• **What you will do**:
Return only those lines of the material that contain "Silkscreen".

• **Exercise inputs**:
== Segment start ==

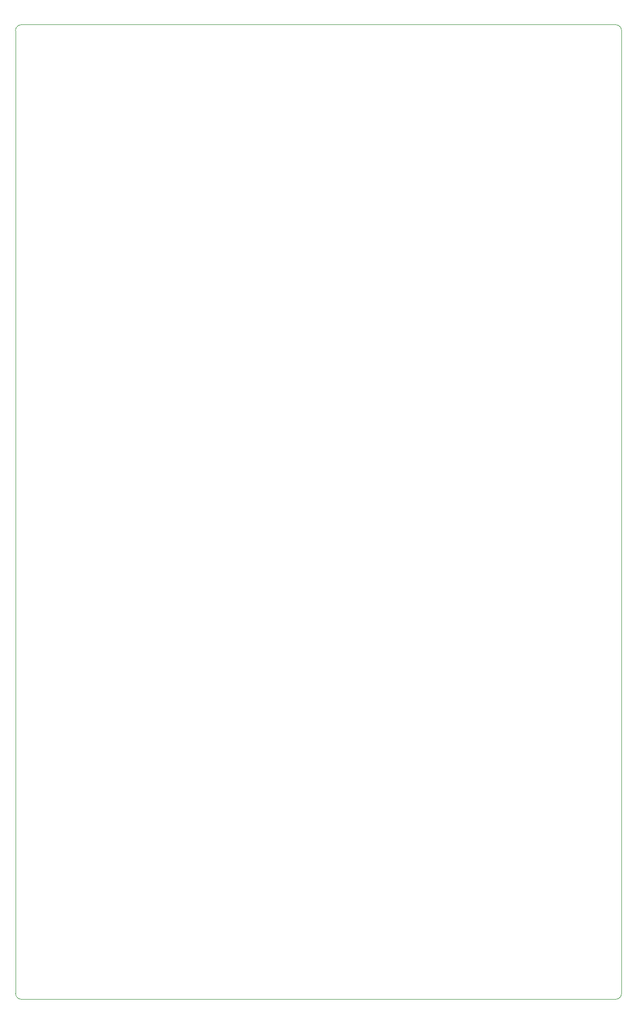
<source format=gbr>
G04 #@! TF.GenerationSoftware,KiCad,Pcbnew,5.1.5-1.fc31*
G04 #@! TF.CreationDate,2019-12-29T19:08:06+00:00*
G04 #@! TF.ProjectId,electric-FIAT,656c6563-7472-4696-932d-464941542e6b,1.0.0*
G04 #@! TF.SameCoordinates,Original*
G04 #@! TF.FileFunction,Profile,NP*
%FSLAX46Y46*%
G04 Gerber Fmt 4.6, Leading zero omitted, Abs format (unit mm)*
G04 Created by KiCad (PCBNEW 5.1.5-1.fc31) date 2019-12-29 19:08:06*
%MOMM*%
%LPD*%
G04 APERTURE LIST*
%ADD10C,0.100000*%
G04 APERTURE END LIST*
D10*
X165350000Y-20900000D02*
G75*
G02X166400000Y-21950000I0J-1050000D01*
G01*
X61100000Y-21950000D02*
G75*
G02X62150000Y-20900000I1050000J0D01*
G01*
X62150000Y-189975000D02*
G75*
G02X61100000Y-188925000I0J1050000D01*
G01*
X166400000Y-188925000D02*
G75*
G02X165350000Y-189975000I-1050000J0D01*
G01*
X61100000Y-188925000D02*
X61100000Y-21950000D01*
X166400000Y-188925000D02*
X166400000Y-21950000D01*
X62150000Y-189975000D02*
X165350000Y-189975000D01*
X62150000Y-20900000D02*
X165350000Y-20900000D01*
M02*

</source>
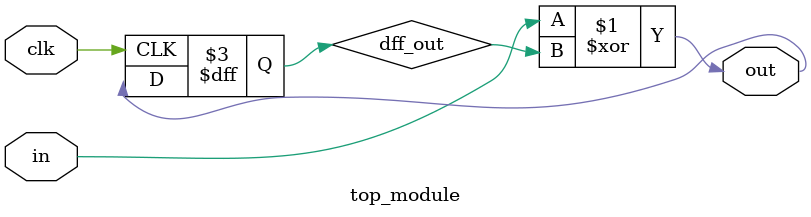
<source format=sv>
module top_module (
    input clk,
    input in,
    output reg out
);

reg dff_out;

// XOR gate
assign out = in ^ dff_out;

// D flip-flop
always @(posedge clk) begin
    dff_out <= out;
end

endmodule

</source>
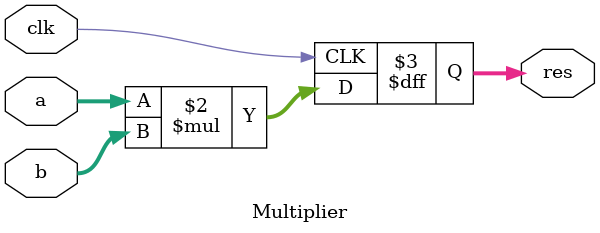
<source format=v>
`timescale 1ns / 1ps


module Multiplier#(
     parameter BIT_WIDTH = 8//k
     )
 (
    input clk,
    input  [BIT_WIDTH-1:0] a,
    input  [BIT_WIDTH-1:0] b,
    output reg [BIT_WIDTH-1:0] res
 );

    always @(posedge clk)
    begin
        res = a[BIT_WIDTH-1:0]*b[BIT_WIDTH-1:0];
    end
endmodule

</source>
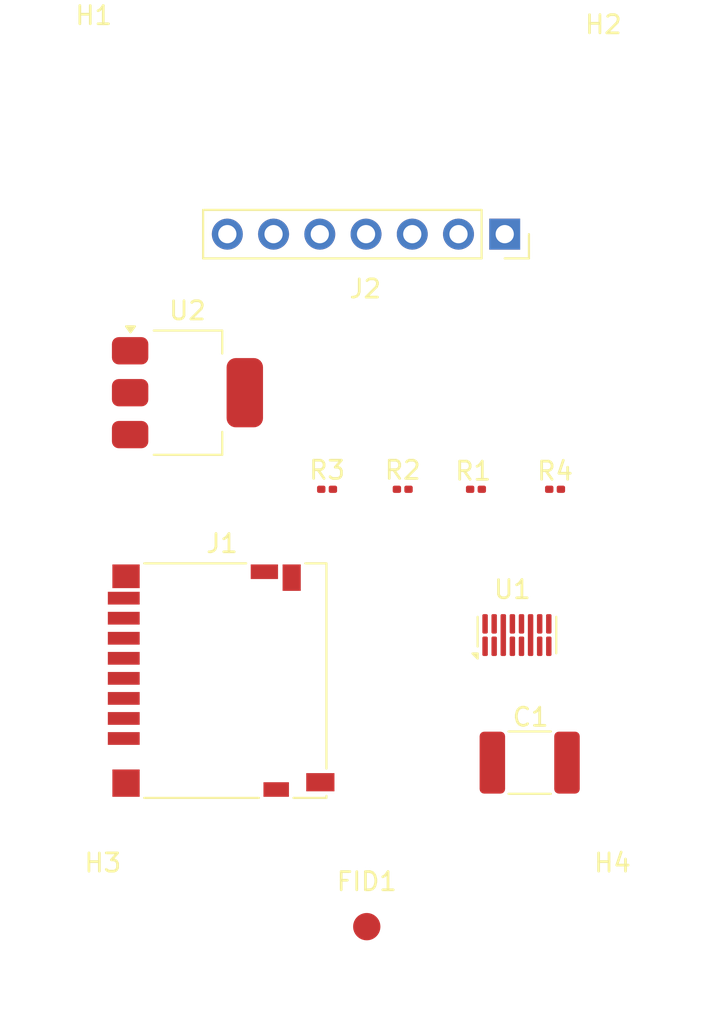
<source format=kicad_pcb>
(kicad_pcb
	(version 20240108)
	(generator "pcbnew")
	(generator_version "8.0")
	(general
		(thickness 1.6)
		(legacy_teardrops no)
	)
	(paper "A4")
	(layers
		(0 "F.Cu" signal)
		(31 "B.Cu" signal)
		(32 "B.Adhes" user "B.Adhesive")
		(33 "F.Adhes" user "F.Adhesive")
		(34 "B.Paste" user)
		(35 "F.Paste" user)
		(36 "B.SilkS" user "B.Silkscreen")
		(37 "F.SilkS" user "F.Silkscreen")
		(38 "B.Mask" user)
		(39 "F.Mask" user)
		(40 "Dwgs.User" user "User.Drawings")
		(41 "Cmts.User" user "User.Comments")
		(42 "Eco1.User" user "User.Eco1")
		(43 "Eco2.User" user "User.Eco2")
		(44 "Edge.Cuts" user)
		(45 "Margin" user)
		(46 "B.CrtYd" user "B.Courtyard")
		(47 "F.CrtYd" user "F.Courtyard")
		(48 "B.Fab" user)
		(49 "F.Fab" user)
		(50 "User.1" user)
		(51 "User.2" user)
		(52 "User.3" user)
		(53 "User.4" user)
		(54 "User.5" user)
		(55 "User.6" user)
		(56 "User.7" user)
		(57 "User.8" user)
		(58 "User.9" user)
	)
	(setup
		(pad_to_mask_clearance 0)
		(allow_soldermask_bridges_in_footprints no)
		(pcbplotparams
			(layerselection 0x00010fc_ffffffff)
			(plot_on_all_layers_selection 0x0000000_00000000)
			(disableapertmacros no)
			(usegerberextensions no)
			(usegerberattributes yes)
			(usegerberadvancedattributes yes)
			(creategerberjobfile yes)
			(dashed_line_dash_ratio 12.000000)
			(dashed_line_gap_ratio 3.000000)
			(svgprecision 4)
			(plotframeref no)
			(viasonmask no)
			(mode 1)
			(useauxorigin no)
			(hpglpennumber 1)
			(hpglpenspeed 20)
			(hpglpendiameter 15.000000)
			(pdf_front_fp_property_popups yes)
			(pdf_back_fp_property_popups yes)
			(dxfpolygonmode yes)
			(dxfimperialunits yes)
			(dxfusepcbnewfont yes)
			(psnegative no)
			(psa4output no)
			(plotreference yes)
			(plotvalue yes)
			(plotfptext yes)
			(plotinvisibletext no)
			(sketchpadsonfab no)
			(subtractmaskfromsilk no)
			(outputformat 1)
			(mirror no)
			(drillshape 1)
			(scaleselection 1)
			(outputdirectory "")
		)
	)
	(net 0 "")
	(net 1 "GND")
	(net 2 "unconnected-(J1-DAT1-Pad8)")
	(net 3 "Net-(J1-CLK)")
	(net 4 "/VDD")
	(net 5 "unconnected-(J1-SHIELD-Pad9)")
	(net 6 "Net-(J1-CMD)")
	(net 7 "Net-(J1-DAT0)")
	(net 8 "unconnected-(J1-DAT2-Pad1)")
	(net 9 "Net-(J2-Pin_6)")
	(net 10 "Net-(J2-Pin_2)")
	(net 11 "Net-(J2-Pin_5)")
	(net 12 "Net-(J2-Pin_4)")
	(net 13 "Net-(U1-3A)")
	(net 14 "Net-(U1-2A)")
	(net 15 "Net-(U1-1A)")
	(net 16 "Net-(U1-4Y)")
	(net 17 "/DAT3{slash}CD")
	(net 18 "/PIN3")
	(footprint "Resistor_SMD:R_0201_0603Metric" (layer "F.Cu") (at 131.975 91))
	(footprint "MountingHole:MountingHole_3mm" (layer "F.Cu") (at 115 69))
	(footprint "Resistor_SMD:R_0201_0603Metric" (layer "F.Cu") (at 136 91 180))
	(footprint "Package_TO_SOT_SMD:SOT-223-3_TabPin2" (layer "F.Cu") (at 120.15 85.7))
	(footprint "Resistor_SMD:R_0201_0603Metric" (layer "F.Cu") (at 127.82 91))
	(footprint "Resistor_SMD:R_0201_0603Metric" (layer "F.Cu") (at 140.345 91 180))
	(footprint "Fiducial:Fiducial_1.5mm_Mask3mm" (layer "F.Cu") (at 130 115))
	(footprint "Capacitor_SMD:C_1812_4532Metric" (layer "F.Cu") (at 138.95 106 180))
	(footprint "MountingHole:MountingHole_3mm" (layer "F.Cu") (at 143.5 115.5))
	(footprint "MountingHole:MountingHole_3mm" (layer "F.Cu") (at 115.5 115.5))
	(footprint "Connector_Card:microSD_HC_Hirose_DM3D-SF" (layer "F.Cu") (at 122 101.5 -90))
	(footprint "MountingHole:MountingHole_3mm" (layer "F.Cu") (at 143 69.5))
	(footprint "Package_TO_SOT_SMD:SOT-1334-1" (layer "F.Cu") (at 138.25 99))
	(footprint "Connector_PinSocket_2.54mm:PinSocket_1x07_P2.54mm_Vertical" (layer "F.Cu") (at 137.58 77 -90))
)

</source>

== Segment end ==

• **Result of the task**:
		(36 "B.SilkS" user "B.Silkscreen")
		(37 "F.SilkS" user "F.Silkscreen")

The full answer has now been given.